→ **GOAL OF THE EXERCISE**
Your answer should be the full data, transcribed exactly, with no pictures in it.

→ **RECORDS FOR THE TASK**
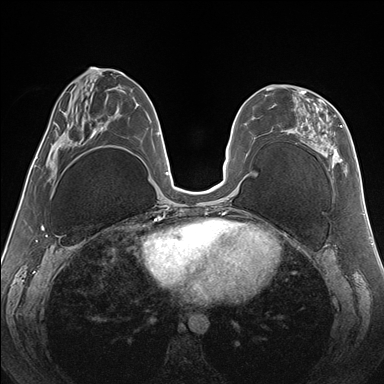
Breast MRI (dynamic contrast-enhanced), one axial slice; position 68 of 176 along the scan axis; dynamic contrast-enhanced series, time point 2 of 7 at this slice position (early post-contrast); 1.5 T; TE 1.5 ms, TR 4.1 ms; 1.1 mm slice thickness; 384 × 384 image matrix, field of view 330 × 330 mm. Female patient.
Annotated regions visible in this slice (semi-automatic segmentation, software-assisted and operator-edited):
- enhancing-tissue mask used for the functional tumour volume (all voxels passing the contrast-enhancement thresholds inside the analysis volume; usually the tumour): bounding box (x1, y1, x2, y2) in pixels: (266, 87, 343, 182)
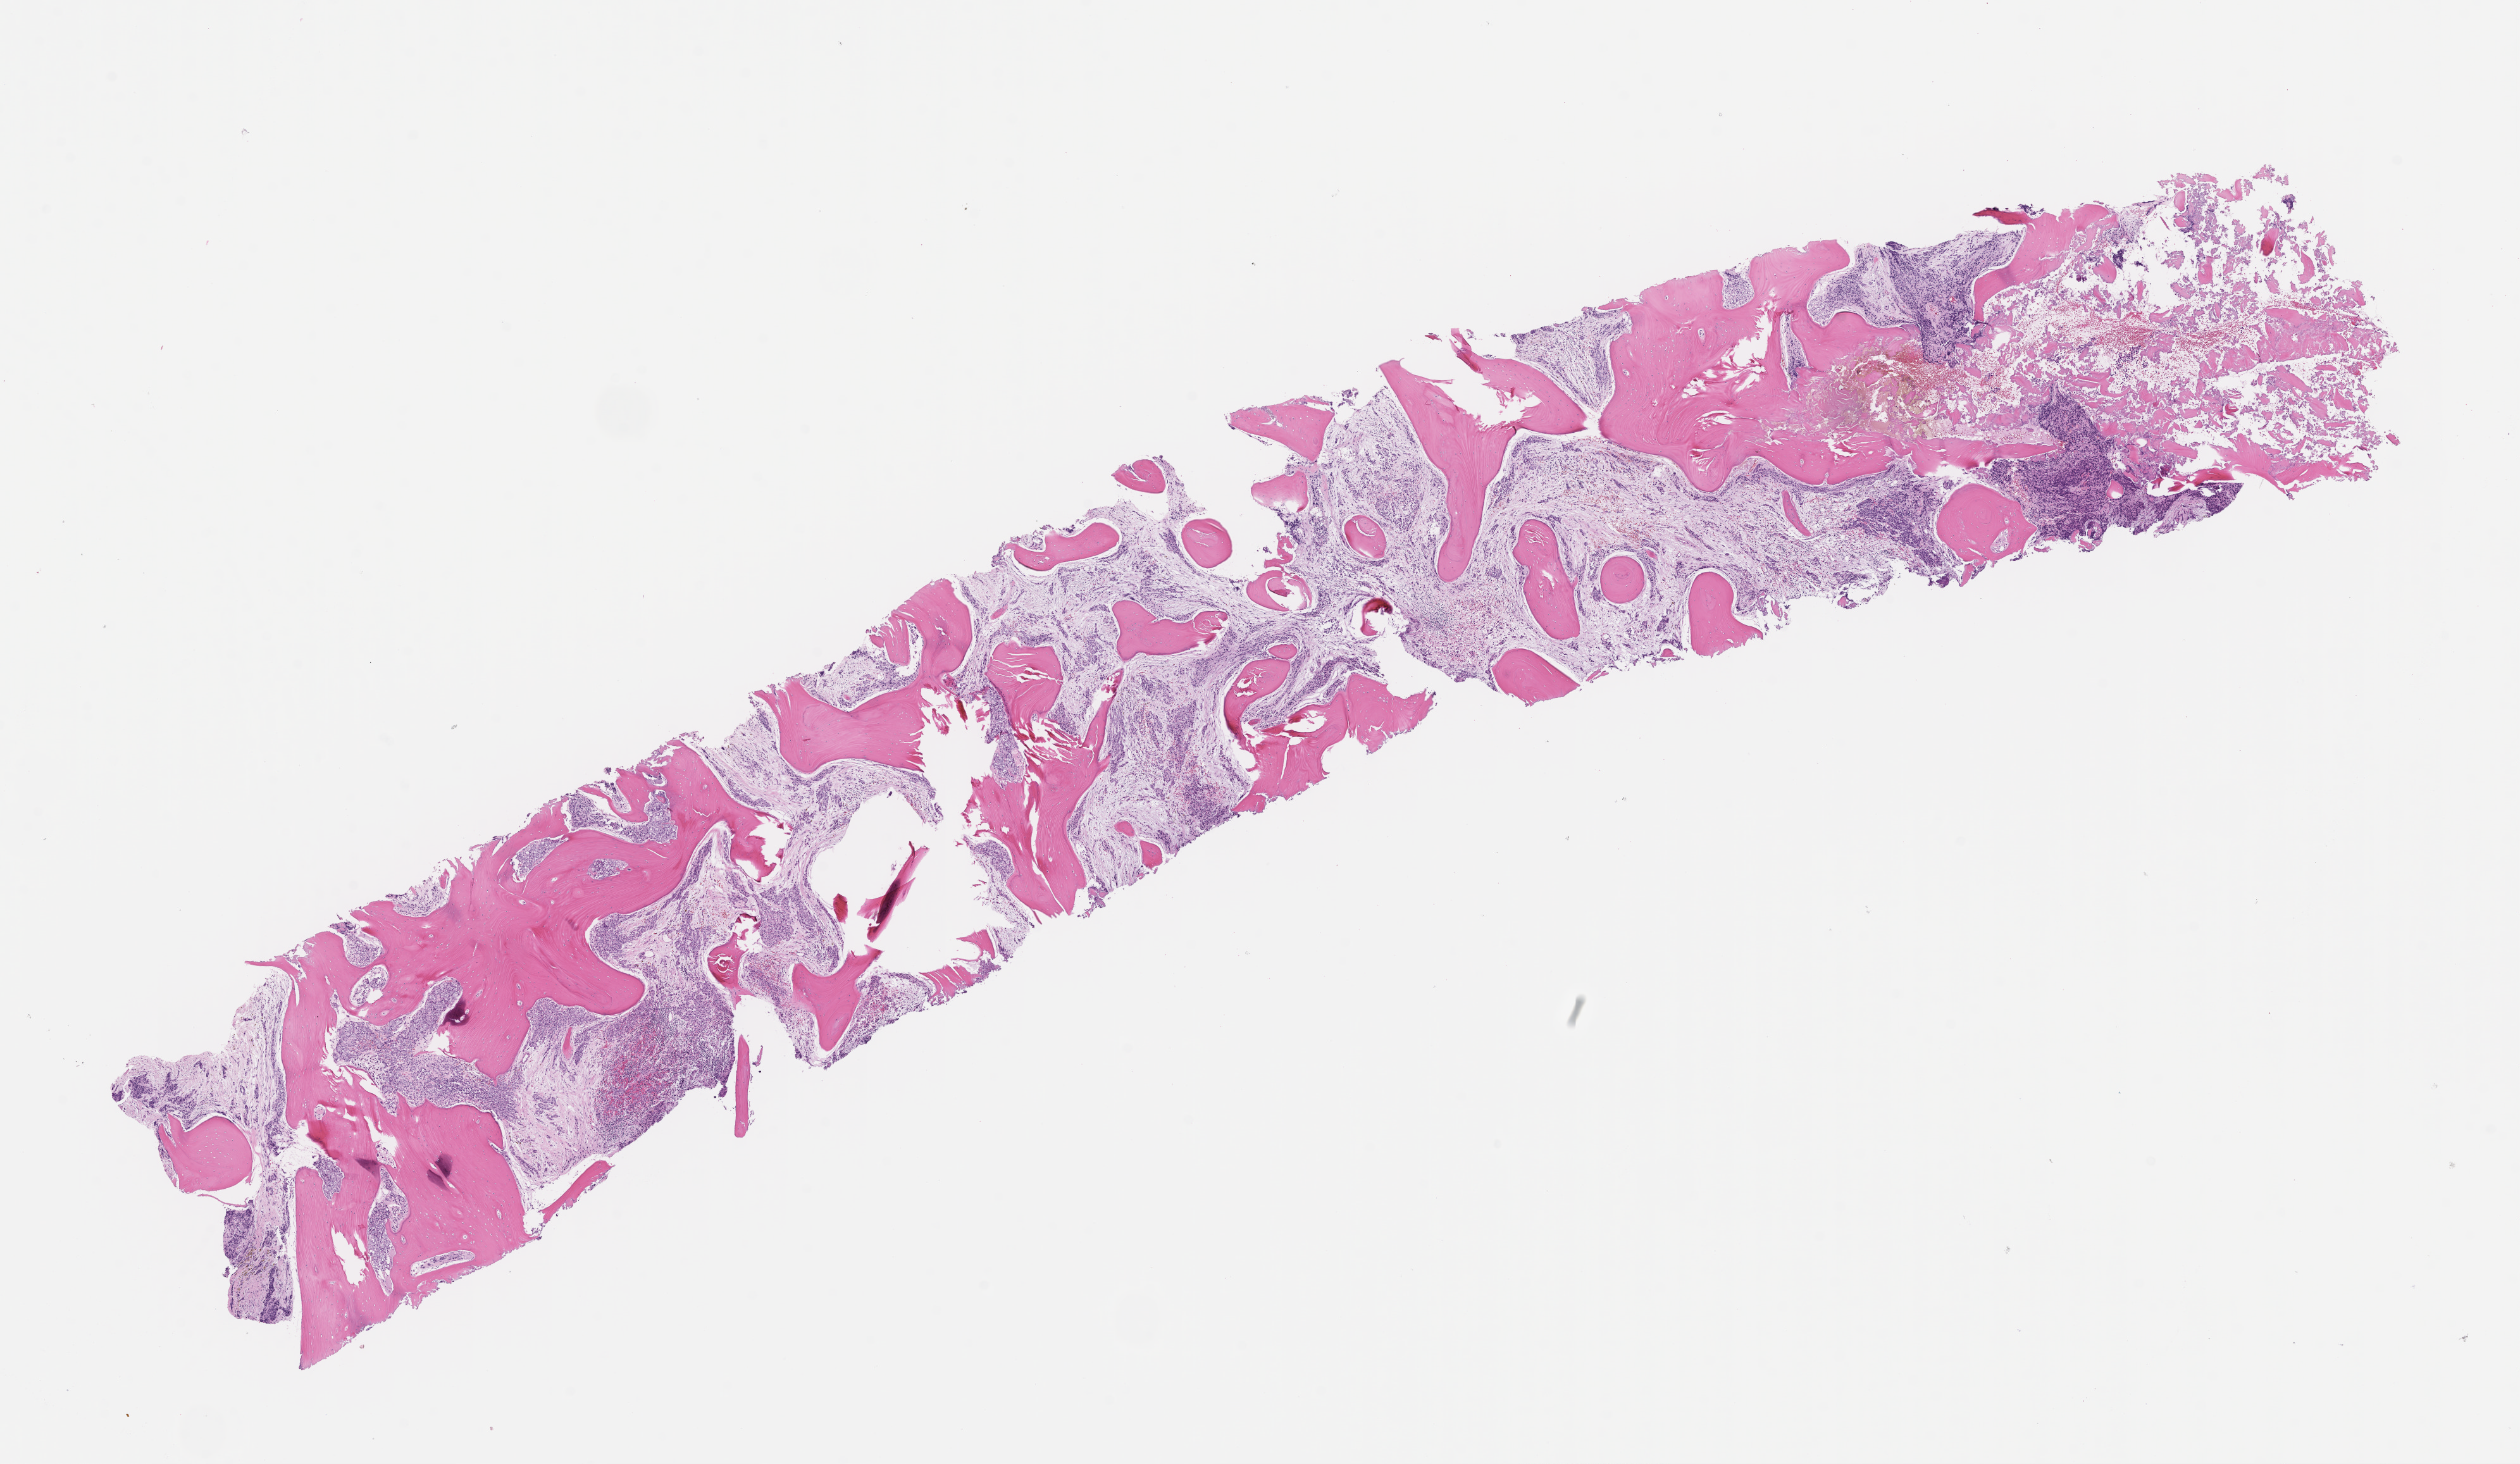
Whole-slide image, hematoxylin and eosin (H&E) stain, a low-resolution overview of the entire scanned area, about 16.1 x 9.3 mm. Formalin-fixed, paraffin-embedded (FFPE) tissue. Patient sex: male.
This section: metastatic tumor tissue. Primary diagnosis of the patient: Prostate Carcinoma.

→ **RESPONSE**
Breast MRI (dynamic contrast-enhanced), one axial slice; position 68 of 176 along the scan axis; dynamic contrast-enhanced series, time point 2 of 7 at this slice position (early post-contrast); 1.5 T; TE 1.5 ms, TR 4.1 ms; 1.1 mm slice thickness; 384 × 384 image matrix, field of view 330 × 330 mm. Female patient.
Annotated regions visible in this slice (semi-automatic segmentation, software-assisted and operator-edited):
- enhancing-tissue mask used for the functional tumour volume (all voxels passing the contrast-enhancement thresholds inside the analysis volume; usually the tumour): bounding box (x1, y1, x2, y2) in pixels: (266, 87, 343, 182)
Whole-slide image, hematoxylin and eosin (H&E) stain, a low-resolution overview of the entire scanned area, about 16.1 x 9.3 mm. Formalin-fixed, paraffin-embedded (FFPE) tissue. Patient sex: male.
This section: metastatic tumor tissue. Primary diagnosis of the patient: Prostate Carcinoma.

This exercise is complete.